Reconceptualizing the BP Oil Spill as Parens Patriae Products Liability

103 Pages Posted: 14 Jun 2012 Last revised: 10 Sep 2012

See all articles by Thomas H. Koenig

Thomas H. Koenig

Northeastern University

Michael L. Rustad

Suffolk University Law School

Date Written: 2012

Abstract

The April 20, 2010 explosion and sinking of the Deepwater Horizon oil drilling platform created an immense environmental catastrophe in the Gulf of Mexico. The ineffective blowout preventer (BOP), possibly the largest moveable object ever implicated in products liability litigation, is at the center of an epic legal struggle between oil industry defendants over the limits of tort law to supplement deficient federal regulation. This Article examines the products liability litigation by Gulf States’ attorneys general (AGs) against British Petroleum (BP) and BP’s products-related cross claims. Alabama’s and Louisiana’s multidistrict litigation claims for products liability, negligence, and punitive damages were filed pursuant to their states’ parens patriae sovereign powers.

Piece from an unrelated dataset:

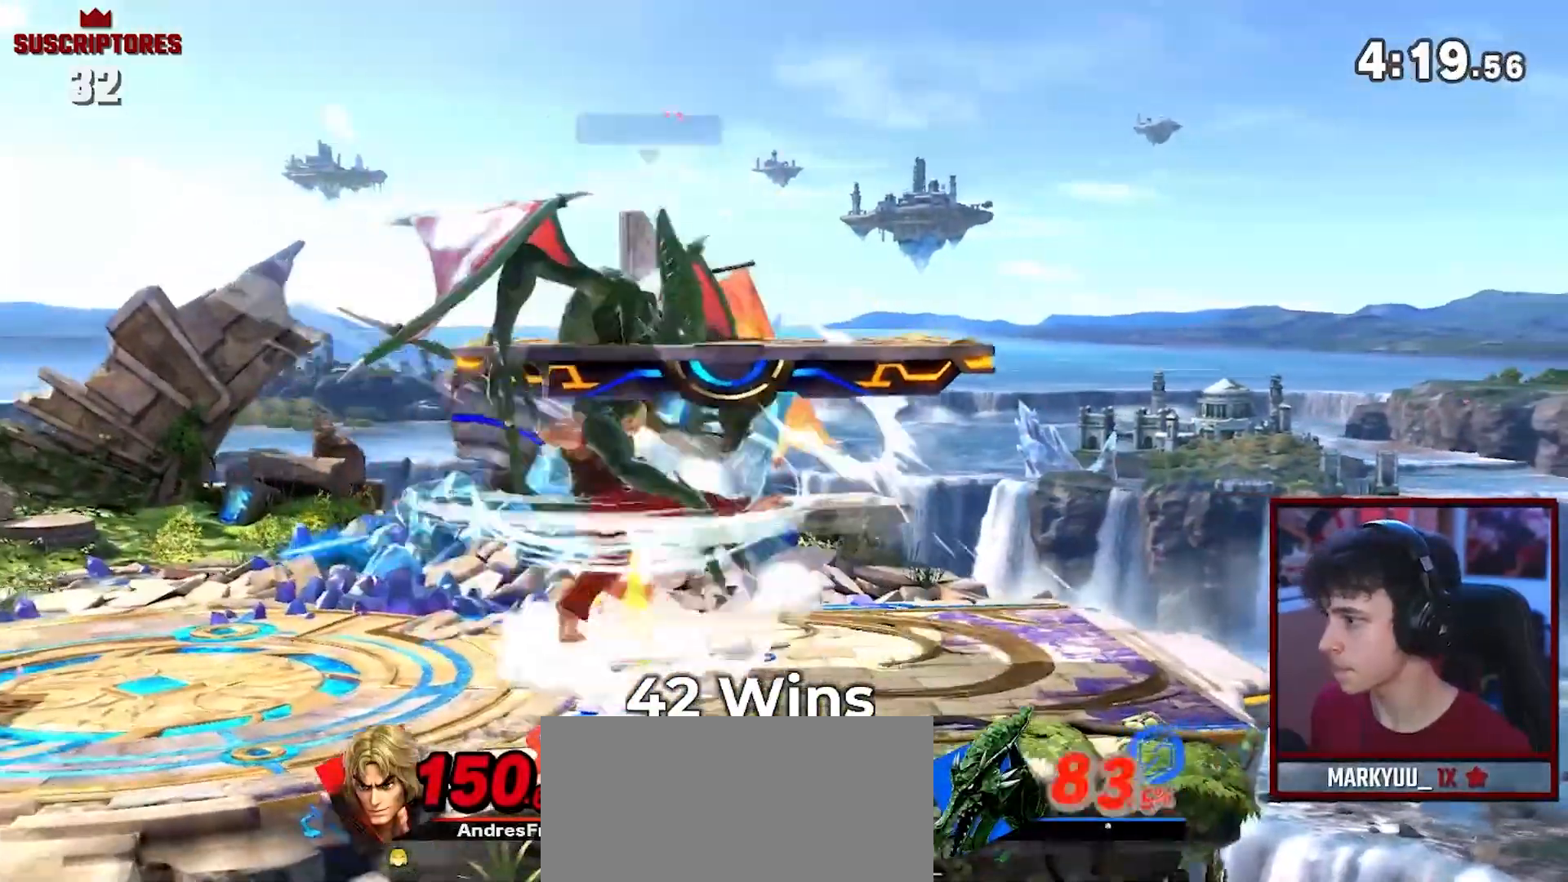
{"buttons": [], "left_stick": "down", "right_stick": "center", "events": [[267, "left_stick", "center"], [317, "left_stick", "down"], [383, "right_stick", "down"], [467, "right_stick", "center"]]}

This complex products defect case involves all the big issues in products liability: risk utility design tests, cause in fact, proximate cause, defenses such as state of the art, the economic loss rule, caps on damages, and punitive damages under federal maritime law. The state AGs bear the burden of demonstrating that Cameron International’s BOP was defectively designed or contained a manufacturing defect that led to consequential damages, rather than a superseding cause such as operational errors by some other oil industry entity supplying equipment or expertise. BP and Cameron have agreed to mutual releases of potential claims against each other, and BP has agreed to indemnify Cameron for compensatory damages arising from the failure of the blowout preventer to close off the gushing well. Neither punitive damages nor civil penalties are under the indemnification agreement.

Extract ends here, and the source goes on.